▸ ESTRATTO DEL DOCUMENTO
Vi è mai capitato di intervistare un eroe?

Vi è mai capitato di poter incontrare e addirittura intervistare un protagonista della storia mondiale? Un uomo che ha materialmente “fatto la storia”.

A me è capitato e sono onorato di aver conosciuto il Generale Jovan Divjak, il serbo che difese Sarajevo, la sua Sarajevo che ha narrato nel libro “Sarajevo, mon amour“.

Jovan ci ha lasciato l’8 aprile e questa intervista realizzata nel novembre 2018 è il mio personale omaggio. Oltre al testo trovate anche la registrazione originale dell’intervista.

Buon viaggio Generale!

Vi è mai capitato di intervistare un eroe?
Di scambiare idee e vita con un un uomo che per una parte di mondo è considerato come il salvatore, l’uomo che è riuscito a fermare con pochi mezzi un esercito che aveva la fortuna di poter utilizzare i mezzi e le armi di quello che era uno dei più grandi eserciti europei, l’Armata Nazionale Jugoslava?

Io ho avuto questa fortuna e mi piace raccontarvi il mio incontro con il generale Jovan Divjak, il serbo difensore di Sarajevo, ma non solo.
L’uomo per cui Sarajevo era tutto al di là della nazionalità di chi l’abitasse.

▸ DATI ARCHIVIATI

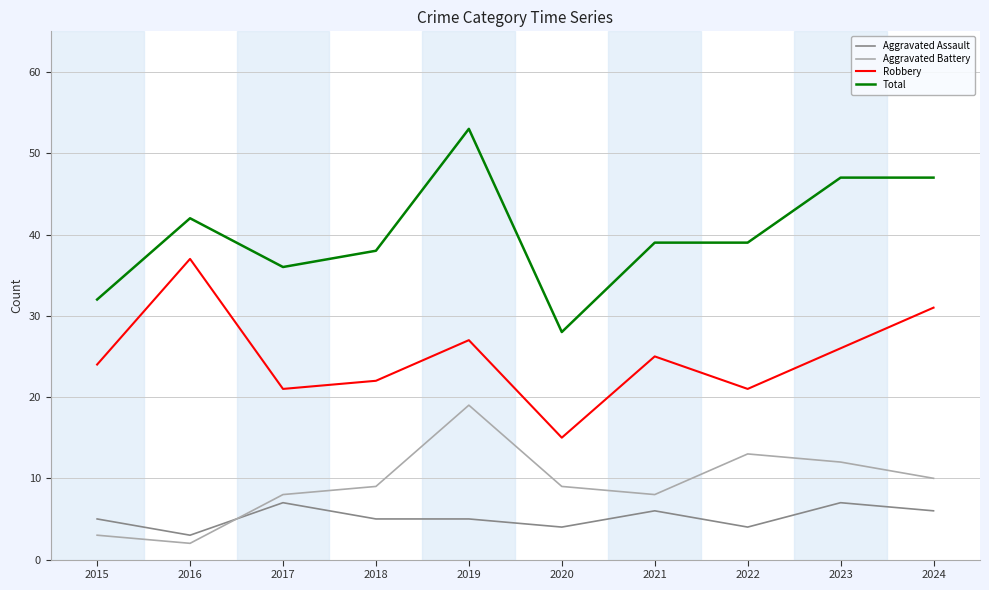

Between 2021 and 2023, which series saw the biggest shift?

Total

▸ DOMANDE
(1) Riscrivi parola per parola il passo del testo sull'intervista a Jovan Divjak compreso tra "Jovan ci ha" e "l’Armata Nazionale Jugoslava?", estremi inclusi.
(2) Puoi proseguire il testo sull'intervista a Jovan Divjak partendo dal punto in cui si interrompe?
I dati sono materiale a sé, distinto dal testo.

▸ RISPOSTE
(1)
Jovan ci ha lasciato l’8 aprile e questa intervista realizzata nel novembre 2018 è il mio personale omaggio. Oltre al testo trovate anche la registrazione originale dell’intervista.

Buon viaggio Generale!

Vi è mai capitato di intervistare un eroe?
Di scambiare idee e vita con un un uomo che per una parte di mondo è considerato come il salvatore, l’uomo che è riuscito a fermare con pochi mezzi un esercito che aveva la fortuna di poter utilizzare i mezzi e le armi di quello che era uno dei più grandi eserciti europei, l’Armata Nazionale Jugoslava?

(2)
L’incontro con Divjak è avvenuto circa un mese fa (il 13 novembre 2018 per la precisione) nella sede dell’Associazione da lui diretta, OGBH (Obrazovanje Gradi Bosnu i Hercegovinu/Education Builds Bosnia anad Herzogovina).

Ma prima di questo incontro vis a vis, qualche anno prima ci fu una incredibile e inaspettata telefonata.
Ero stato a Sarajevo, solo per un giorno, e avevo deciso di tentare la sorte cercando di incontrare Divjak. Così mi feci portare da un taxi a Grbavica nella sede dell’Associazione, ma per motivi lavorativi il Generale Divjak non era in ufficio.
Ci rimasi male, naturalmente, ero dispiaciuto di non averlo potuto incontrare, anche se ero contento di aver potuto visitare i locali dell’Associazione e parlare con chi vi lavorava.
Lasciai i miei contatti, ma onestamente non confidavo in un repentino contatto.
Tornato in Italia smisi di pensare a Divjak preso com’ero nel tentativo di salvare il mio dottorato in etnologia dal fallimento, ma una mattina mentre passeggiavo nei viali dell’Università, il mio telefono squillò. Il numero era estero, risposi, e rimasi senza parole, dall’altro lato del filo c’era Jovan Divjak che mi parlava in inglese con l’aiuto di una sua collaboratrice e mi ringraziava della visita e si diceva felice d’incontrarmi in un’altra occasione.
Pochi minuti, ma la voce di quest’uomo fiero e vero, mi rimasero nel cuore.

L’occasione per incontarci non si palesò subito, per vari motivi fu impossibile per me raggiungere Sarajevo e nel frattempo Divjak venne arrestato a Vienna su mandato dei tribunali serbi, con l’accusa di crimini di Guerra. Come sempre accade nel dopo guerra chi è un eroe per una delle parti in causa è quasi sempre considerato un criminale dal “nemico”.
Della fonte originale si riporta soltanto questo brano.